Algunos historiadores pretendieron mancillar la memoria de Belgrano, tratando la propuesta como una ingenuidad política, lo que queda absolutamente desvirtuado en la correspondencia previa y posterior de éste al tratar esta cuestión. Lo cierto es que fue a sus instancias que se preparó el manifiesto que debía tratarse pocos días después, inspirado claro está en el acta de los Estados Unidos de Norteamérica. La fruta estaba madura ya para declarar la independencia, no había más tiempo que perder si se quería dar la jugada final contra la corona española. Sobre el particular, la doctora Cristina Minutolo de Orsi, ha publicado recientemente un libro que trata en detalle este trascendental asunto (Cristina Minutolo de Orsi, Manuel Belgrano 1816 Unidad e Independencia Americana. Instituto Nacional Belgraniano, 2016).

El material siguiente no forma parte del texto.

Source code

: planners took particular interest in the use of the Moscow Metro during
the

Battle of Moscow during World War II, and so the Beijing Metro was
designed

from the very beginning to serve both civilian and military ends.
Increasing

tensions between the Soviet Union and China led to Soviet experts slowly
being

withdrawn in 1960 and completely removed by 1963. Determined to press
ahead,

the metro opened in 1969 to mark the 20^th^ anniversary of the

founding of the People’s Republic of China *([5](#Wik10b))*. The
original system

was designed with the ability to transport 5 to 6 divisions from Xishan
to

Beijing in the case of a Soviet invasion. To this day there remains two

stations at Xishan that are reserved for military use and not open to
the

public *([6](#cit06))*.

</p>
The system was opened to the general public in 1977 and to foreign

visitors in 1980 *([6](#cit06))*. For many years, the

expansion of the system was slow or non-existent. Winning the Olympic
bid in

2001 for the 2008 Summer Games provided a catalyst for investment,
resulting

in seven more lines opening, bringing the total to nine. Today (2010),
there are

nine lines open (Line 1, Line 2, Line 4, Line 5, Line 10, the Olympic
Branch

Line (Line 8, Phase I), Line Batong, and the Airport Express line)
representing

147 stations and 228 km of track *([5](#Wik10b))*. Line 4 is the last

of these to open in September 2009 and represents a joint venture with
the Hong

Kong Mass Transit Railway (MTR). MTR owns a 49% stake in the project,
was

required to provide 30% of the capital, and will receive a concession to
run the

POCO MÁS QUE UNA ALDEA. El Cabildo, en la mirada de Dante Rizoli. POCO MÁS QUE UNA ALDEA. El Cabildo, en la mirada de Dante Rizoli.

La independencia

Con acierto escribía San Martín a Godoy Cruz: “¿no le parece a ud. una cosa bien ridícula, acuñar moneda, tener pabellón y cucarda nacional y por último hacer la guerra al soberano de quién en el día se cree, dependemos? ¿Qué falta para decidirnos?” (Obras Completas de Bartolomé Mitre, cit., tomo V, p. 261 en Comisión Nacional del Centenario: Documentos del Archivo de San Martín, T. V, p. 542).

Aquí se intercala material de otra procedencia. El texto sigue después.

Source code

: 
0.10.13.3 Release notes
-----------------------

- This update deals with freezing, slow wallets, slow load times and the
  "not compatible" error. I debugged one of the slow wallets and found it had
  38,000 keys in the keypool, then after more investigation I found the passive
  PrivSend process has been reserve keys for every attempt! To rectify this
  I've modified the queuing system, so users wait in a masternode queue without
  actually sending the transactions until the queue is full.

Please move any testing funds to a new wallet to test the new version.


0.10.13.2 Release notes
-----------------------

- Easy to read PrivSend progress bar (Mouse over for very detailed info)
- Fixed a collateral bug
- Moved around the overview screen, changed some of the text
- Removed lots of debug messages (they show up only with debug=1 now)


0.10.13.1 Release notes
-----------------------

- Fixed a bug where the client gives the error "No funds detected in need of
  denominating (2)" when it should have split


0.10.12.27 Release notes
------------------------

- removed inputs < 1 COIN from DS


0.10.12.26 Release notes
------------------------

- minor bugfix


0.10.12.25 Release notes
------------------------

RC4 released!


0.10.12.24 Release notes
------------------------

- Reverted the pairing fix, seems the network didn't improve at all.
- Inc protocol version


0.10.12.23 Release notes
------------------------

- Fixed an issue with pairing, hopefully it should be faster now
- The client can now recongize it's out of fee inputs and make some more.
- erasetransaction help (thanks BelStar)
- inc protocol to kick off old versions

El 8 de julio un sordo rumor comenzó a serpentear por las polvorientas calles de aquel pueblo habitado por unas pocas almas, que conformaban San Miguel de Tucumán. Para el 9 se preparaba una declaración fantástica: se romperían por derecho, los vínculos que de hecho se habían cortado con España. Nacería una Nación en medio de la turbulencia de la lucha de facciones, pero sustentada por un pueblo patriota, que no ahorraría esfuerzos ni cejaría en el afán de convertirse en una república soberana. Aquel 9 de Julio fue el comienzo de una lucha que aún hoy continúa.